Chloé REBILLARD

Michel Salomé : La situation à Calais est la plus dure depuis au moins 25 ans

Trois questions à... Michel Salomé, président de l’association l’Auberge des Migrants qui intervient sur Calais et Dunkerque. Un an après le démantèlement de la jungle de Calais, la situation s’est largement dégradée sur le terrain selon lui. Invité par le collectif Etorkinekin ce vendredi 27 octobre à 19 heures à Ustaritz pour témoigner de son expérience, il livre à MEDIABASK un premier aperçu de la situation.

En octobre 2016, il y a tout juste un an, le gouvernement Hollande ordonnait l'évacuation de la jungle de Calais.
En octobre 2016, il y a tout juste un an, le gouvernement Hollande ordonnait l'évacuation de la jungle de Calais.

Quelle est la démarche de votre association l’Auberge des migrants ? 

Michel Salomé  : Notre association est récente, elle a été créée il y a neuf ans. Nous travaillons beaucoup en interassociatif. Actuellement, il n’y a plus que 1 000 migrants alors qu’ils étaient 10 000 il y a un an. Nous avons donc regroupé toutes les associations, nous travaillons beaucoup avec les associations anglaises. Nous assurons les besoins vitaux face aux manquements de l’Etat, telle que la distribution de nourriture. Nous fournissons actuellement 2 700 repas chaque jour. Cela nécessite des moyens, financiers bien sûr, mais également des concrets : nous avons un hangar de 2 300 m2.

Notre mission consiste avant tout à aider concrètement les gens pour leur survie. Quand ils arrivent à Calais, ils n’ont plus rien, ils ont faim, ils ont froid. Nous fournissons vêtements et nourriture. Notre principal problème vient du comportement de l’Etat français. Dans les régions de Calais et Dunkerque, les migrants sont interdits d’abri. Dès qu’on leur donne une tente, une bâche, ou même une couverture ou un duvet, les policiers et gendarmes leur confisquent immédiatement. Nous intervenons sur tous les autres points. Mais malheureusement, nous ne pouvons pas leur fournir d’abri. 

Quelle est la situation un an après le démantèlement de la jungle de Calais ? 

M.S : Il y a environ 1 000 personnes entre Calais et Dunkerque qui se répartissent entre 700 à Calais et 300 à Dunkerque. Ils essayent chaque jour de passer en Angleterre, environ une centaine y parvient chaque semaine. Ces 1 000 personnes sont pourchassées par 1 500 policiers et CRS qui sont affectés uniquement à cette traque. Il n’y a pas d’autre mot, ils sont véritablement traqués. Nous sommes entre les deux, essayant de faire respecter la législation, au moins au niveau de la survie. 

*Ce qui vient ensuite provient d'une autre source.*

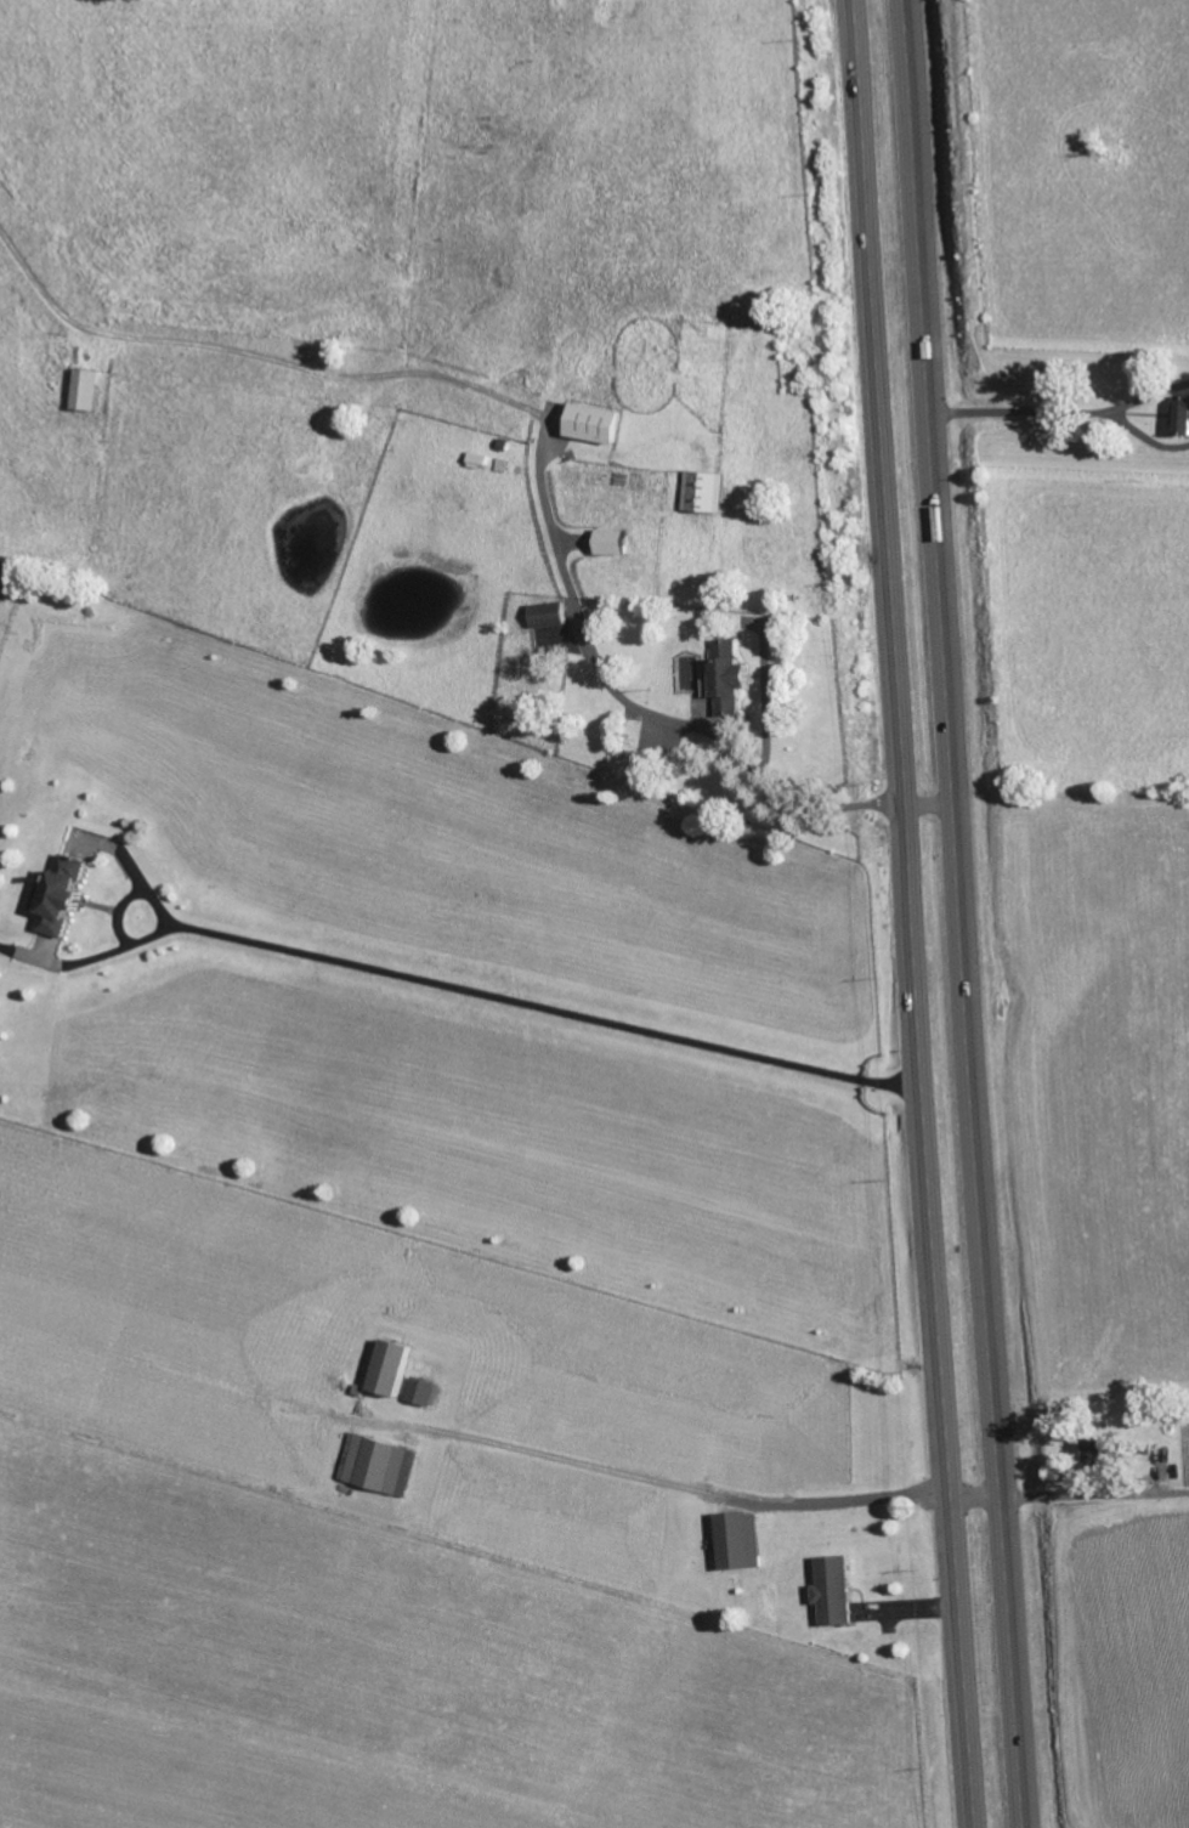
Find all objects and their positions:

La dégradation est forte par rapport à la situation d’avant le démantèlement car les personnes n’ont plus de quoi s’abriter. Jour et nuit, ils errent perpétuellement le long des autoroutes, des parkings, des stations services. Et c’est souvent plus dur pour eux que du temps de la jungle où ils avaient la possibilité de dormir, de se reposer. La situation n’a jamais été aussi difficile depuis 25 ans que j’habite sur Calais. 

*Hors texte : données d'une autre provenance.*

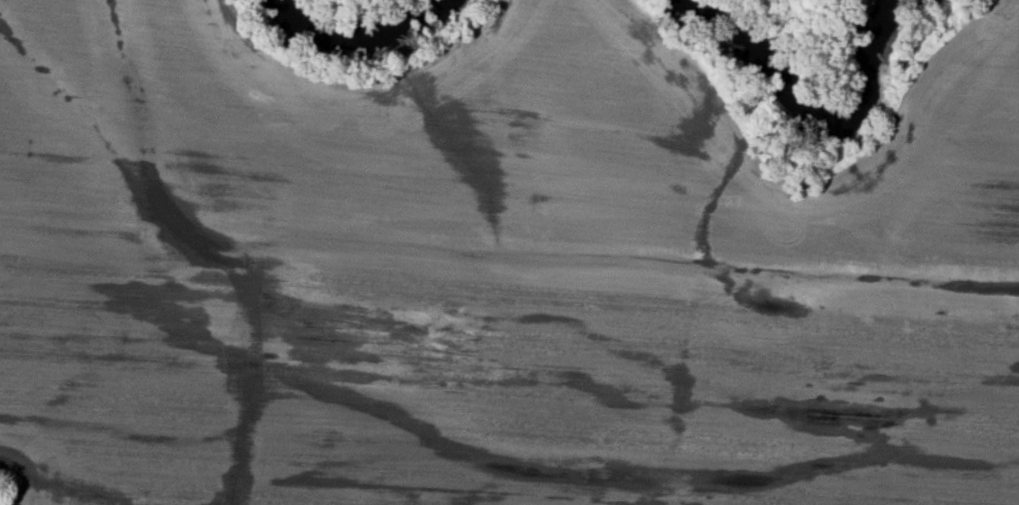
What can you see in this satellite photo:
river: (378, 19)
river: (803, 117)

Vous intervenez sur la question de la criminalisation de la solidarité avec les migrants. Où en est-on sur ce sujet ? 

M.S : Nous n’intervenons absolument pas pour mettre à l’abri les personnes, mis à part pour leur donner tentes et bâches qui sont confisquées. Nous ne déplaçons pas les personnes migrantes non plus. Nous avons fait une croix là-dessus car cela engendre beaucoup trop de difficultés. Par contre, nous intervenons d’un point de vue juridique dans l’autre sens : nous déposons plainte contre l’Etat pour qu’il respecte les engagements internationaux minimums. Donner de l’eau, permettre aux gens de se laver, disposer de quelques toilettes.  

Nous avons attaqué au niveau du tribunal administratif où nous avons gagné sur certains points et perdu sur la question des abris. L’Etat comme la mairie n’ont pas accepté la décision du tribunal. Nous sommes donc allés jusqu’au conseil d’Etat. Après la décision du conseil d’Etat, le préfet a finalement accepté de mettre en place des douches et des points d’eau.

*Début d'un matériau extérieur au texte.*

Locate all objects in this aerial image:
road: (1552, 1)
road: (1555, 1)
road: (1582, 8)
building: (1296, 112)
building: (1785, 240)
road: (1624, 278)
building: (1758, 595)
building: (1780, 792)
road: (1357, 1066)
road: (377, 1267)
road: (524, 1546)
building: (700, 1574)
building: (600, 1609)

Cela n’empêche pas le harcèlement de la part des forces de police. Par exemple, une bénévole a reçu deux amendes au prétexte qu’il restait deux sacs de déchets lorsque nous avons quitté le lieu de distribution de repas. Les policiers ont verbalisé cette bénévole alors qu’elle n’était pas du tout responsable de la situation. Aucune benne n’est mise à notre disposition. On a noté un durcissement de la politique à l’encontre des migrants depuis le changement de gouvernement. Avant, nous avions des réunions pour essayer de trouver des solutions à quelques problèmes concrets. Aujourd’hui, les services de l’Etat ne nous écoutent plus et nous verbalisent.